Mimo że Trump wykazał chęć współpracy z Putinem bez podejmowania rozmów z Zełenskim, ukraiński przywódca podkreślił kluczowe znaczenie udziału swojego kraju, wskazując na integralność terytorialną Ukrainy jako podstawową zasadę zapisaną w jej konstytucji.
Wypowiedzi Zełenskiego uwypuklają obawy, że bezpośredni dialog między Trumpem a Putinem może podważyć interesy Kijowa i Europy, podkreślając, że „każde rozwiązanie bez Ukrainy jest jednocześnie rozwiązaniem przeciwko pokojowi. Nie przyniesie ono niczego. To martwe rozwiązania, nigdy nie zadziałają” – donosi Mirror US.
Podczas poufnych rozmów ukraińscy urzędnicy dali już wcześniej do zrozumienia agencji Associated Press, że potencjalnie mogliby zaakceptować porozumienie pokojowe, w którym uznano by, że Ukraina ma ograniczone szanse na odzyskanie utraconych terytoriów środkami militarnymi.
Trump wyraził zamiar spotkania się z Putinem w celu negocjacji zakończenia konfliktu na Ukrainie . Doradca Putina ds. zagranicznych, Jurij Uszakow, zasugerował, że szczyt przywódców Rosji i USA mógłby odbyć się na Alasce.

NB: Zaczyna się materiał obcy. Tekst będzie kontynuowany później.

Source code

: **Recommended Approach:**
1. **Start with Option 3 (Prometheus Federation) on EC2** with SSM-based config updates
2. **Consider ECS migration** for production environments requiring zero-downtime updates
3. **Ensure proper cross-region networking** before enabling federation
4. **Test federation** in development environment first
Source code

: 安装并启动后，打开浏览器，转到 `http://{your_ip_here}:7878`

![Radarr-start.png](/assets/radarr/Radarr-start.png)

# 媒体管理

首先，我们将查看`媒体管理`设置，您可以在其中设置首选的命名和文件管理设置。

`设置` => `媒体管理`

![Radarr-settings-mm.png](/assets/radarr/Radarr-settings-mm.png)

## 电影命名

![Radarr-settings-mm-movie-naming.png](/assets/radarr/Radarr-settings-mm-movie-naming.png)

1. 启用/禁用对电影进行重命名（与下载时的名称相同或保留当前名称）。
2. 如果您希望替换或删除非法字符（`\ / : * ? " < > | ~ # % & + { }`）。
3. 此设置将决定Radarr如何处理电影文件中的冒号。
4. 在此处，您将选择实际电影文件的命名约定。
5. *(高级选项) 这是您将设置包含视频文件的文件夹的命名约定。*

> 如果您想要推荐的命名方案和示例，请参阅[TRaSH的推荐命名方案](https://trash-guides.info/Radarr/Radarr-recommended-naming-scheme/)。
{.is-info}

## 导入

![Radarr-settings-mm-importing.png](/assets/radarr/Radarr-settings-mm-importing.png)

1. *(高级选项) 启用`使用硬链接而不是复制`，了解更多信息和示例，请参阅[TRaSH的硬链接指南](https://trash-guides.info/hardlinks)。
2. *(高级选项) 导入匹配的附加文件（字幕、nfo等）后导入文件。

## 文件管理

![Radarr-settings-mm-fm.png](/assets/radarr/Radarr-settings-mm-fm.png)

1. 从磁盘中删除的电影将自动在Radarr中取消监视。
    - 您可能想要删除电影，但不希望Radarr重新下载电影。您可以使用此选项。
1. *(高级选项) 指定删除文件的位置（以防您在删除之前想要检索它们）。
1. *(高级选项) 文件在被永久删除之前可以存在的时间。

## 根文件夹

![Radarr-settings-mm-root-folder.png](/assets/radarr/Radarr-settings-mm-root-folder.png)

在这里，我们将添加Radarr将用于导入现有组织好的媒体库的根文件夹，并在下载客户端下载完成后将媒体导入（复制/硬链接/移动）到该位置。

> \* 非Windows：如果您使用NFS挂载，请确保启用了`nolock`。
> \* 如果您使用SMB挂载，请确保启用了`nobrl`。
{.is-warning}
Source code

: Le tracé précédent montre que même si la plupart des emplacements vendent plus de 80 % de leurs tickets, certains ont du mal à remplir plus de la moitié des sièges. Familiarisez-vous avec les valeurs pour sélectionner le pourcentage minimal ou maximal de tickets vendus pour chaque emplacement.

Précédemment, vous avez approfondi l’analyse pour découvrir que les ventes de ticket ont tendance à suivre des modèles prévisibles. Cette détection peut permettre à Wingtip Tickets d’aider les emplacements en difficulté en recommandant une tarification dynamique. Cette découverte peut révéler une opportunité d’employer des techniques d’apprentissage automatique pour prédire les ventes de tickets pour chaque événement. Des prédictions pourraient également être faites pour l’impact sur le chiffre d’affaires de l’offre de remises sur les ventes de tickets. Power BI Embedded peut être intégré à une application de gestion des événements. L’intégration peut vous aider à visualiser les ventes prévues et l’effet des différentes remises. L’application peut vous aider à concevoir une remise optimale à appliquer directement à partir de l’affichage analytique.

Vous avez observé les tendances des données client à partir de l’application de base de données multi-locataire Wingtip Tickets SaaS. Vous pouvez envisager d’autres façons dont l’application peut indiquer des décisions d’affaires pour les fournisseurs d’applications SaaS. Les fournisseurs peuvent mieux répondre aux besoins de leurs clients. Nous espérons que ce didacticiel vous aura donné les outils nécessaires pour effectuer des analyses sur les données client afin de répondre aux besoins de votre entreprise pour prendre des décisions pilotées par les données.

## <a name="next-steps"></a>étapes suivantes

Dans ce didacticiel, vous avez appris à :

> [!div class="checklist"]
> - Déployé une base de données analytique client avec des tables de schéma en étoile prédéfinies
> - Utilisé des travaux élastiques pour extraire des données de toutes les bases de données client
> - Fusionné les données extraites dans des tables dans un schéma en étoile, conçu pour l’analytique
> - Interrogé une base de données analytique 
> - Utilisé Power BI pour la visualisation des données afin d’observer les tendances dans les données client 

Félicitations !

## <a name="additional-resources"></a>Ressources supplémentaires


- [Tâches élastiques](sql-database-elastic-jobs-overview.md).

„Wydaje się zupełnie logiczne, że nasza delegacja po prostu przeleciała przez Cieśninę Beringa, a tak ważny i oczekiwany szczyt przywódców obu krajów odbył się na Alasce” – powiedział w oświadczeniu opublikowanym w kremlowskim kanale informacyjnym.
Takie spotkanie mogłoby okazać się kluczowe w konflikcie, który wybuchł ponad trzy lata temu, kiedy Rosja rozpoczęła inwazję na swojego zachodniego sąsiada, co pochłonęło dziesiątki tysięcy ofiar. Nie ma jednak gwarancji, że powstrzyma to przemoc, ponieważ Moskwa i Kijów wciąż pozostają w głębokim konflikcie co do warunków pokoju.
W rozmowie z reporterami w Białym Domu, przed ogłoszeniem daty i miejsca, Trump zasugerował, że ewentualne porozumienie prawdopodobnie będzie wiązać się z „pewną wymianą terytoriów”, nie podał jednak dalszych szczegółów.
Kilku ekspertów, w tym osoby mające powiązania z Kremlem, zasugerowało, że Rosja może rozważyć oddanie terenów okupowanych poza czterema regionami, które rzekomo włączyła do swojego terytorium.
Trump ujawnił, że jego spotkanie z Putinem poprzedzi jakiekolwiek bezpośrednie rozmowy z Zełenskim. Jego decyzja o zaproszeniu jednego z przeciwników Ameryki na terytorium USA oznaczała odejście od oczekiwań, jakie mieliby oni spełnić w neutralnym kraju.
Ta strategia dodaje Putinowi wiarygodności po tym, jak USA i ich sojusznicy przez lata próbowali go izolować z powodu jego kampanii na Ukrainie . Trump, sfrustrowany ignorowaniem przez Putina jego próśb o zaprzestanie bombardowań ukraińskich miast, zaostrzył swoje ultimatum prawie dwa tygodnie temu, nakładając na Rosję dalsze sankcje i wprowadzając cła wtórne na kraje kupujące rosyjską ropę, jeśli Kreml nie podejmie kroków w kierunku rozwiązania.
Termin wyznaczono na piątek. Jednak Biały Dom nie skomentował wieczorem statusu potencjalnych sankcji, po tym jak Trump ujawnił zbliżające się spotkanie z Putinem.
Zanim Trump ujawnił szczegóły spotkania z Putinem, jego próby wywarcia presji na Rosję i nakłonienia jej do zakończenia konfliktu były nieskuteczne.
Rosnąca armia Kremla stopniowo posuwa się w głąb Ukrainy , ponosząc znaczne straty w żołnierzach i pojazdach pancernych, jednocześnie nieustannie bombardując ukraińskie miasta. Rosja i Ukraina wciąż mają poważne rozbieżności co do warunków pokoju.